══ DATASET ══

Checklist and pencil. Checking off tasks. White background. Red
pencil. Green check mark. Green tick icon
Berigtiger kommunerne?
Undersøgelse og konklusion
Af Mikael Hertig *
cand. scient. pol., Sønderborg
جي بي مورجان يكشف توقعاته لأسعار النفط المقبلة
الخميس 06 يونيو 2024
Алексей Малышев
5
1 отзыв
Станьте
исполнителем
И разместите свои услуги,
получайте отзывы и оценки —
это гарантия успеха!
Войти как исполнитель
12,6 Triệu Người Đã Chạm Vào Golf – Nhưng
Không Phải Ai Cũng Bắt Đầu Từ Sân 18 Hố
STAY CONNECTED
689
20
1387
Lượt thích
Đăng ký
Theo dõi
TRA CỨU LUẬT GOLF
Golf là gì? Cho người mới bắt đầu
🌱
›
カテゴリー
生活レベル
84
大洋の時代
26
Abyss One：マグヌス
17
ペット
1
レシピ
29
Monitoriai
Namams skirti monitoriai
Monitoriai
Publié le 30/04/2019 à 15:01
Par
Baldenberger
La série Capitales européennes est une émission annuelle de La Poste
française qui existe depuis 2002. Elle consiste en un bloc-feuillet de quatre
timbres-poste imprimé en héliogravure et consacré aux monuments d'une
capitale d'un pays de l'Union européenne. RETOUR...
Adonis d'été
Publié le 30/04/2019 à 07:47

═══

Write each line of the data above out again without altering a word.

Checklist and pencil. Checking off tasks. White background. Red
pencil. Green check mark. Green tick icon
Berigtiger kommunerne?
Undersøgelse og konklusion
Af Mikael Hertig *
cand. scient. pol., Sønderborg
جي بي مورجان يكشف توقعاته لأسعار النفط المقبلة
الخميس 06 يونيو 2024
Алексей Малышев
5
1 отзыв
Станьте
исполнителем
И разместите свои услуги,
получайте отзывы и оценки —
это гарантия успеха!
Войти как исполнитель
12,6 Triệu Người Đã Chạm Vào Golf – Nhưng
Không Phải Ai Cũng Bắt Đầu Từ Sân 18 Hố
STAY CONNECTED
689
20
1387
Lượt thích
Đăng ký
Theo dõi
TRA CỨU LUẬT GOLF
Golf là gì? Cho người mới bắt đầu
🌱
›
カテゴリー
生活レベル
84
大洋の時代
26
Abyss One：マグヌス
17
ペット
1
レシピ
29
Monitoriai
Namams skirti monitoriai
Monitoriai
Publié le 30/04/2019 à 15:01
Par
Baldenberger
La série Capitales européennes est une émission annuelle de La Poste
française qui existe depuis 2002. Elle consiste en un bloc-feuillet de quatre
timbres-poste imprimé en héliogravure et consacré aux monuments d'une
capitale d'un pays de l'Union européenne. RETOUR...
Adonis d'été
Publié le 30/04/2019 à 07:47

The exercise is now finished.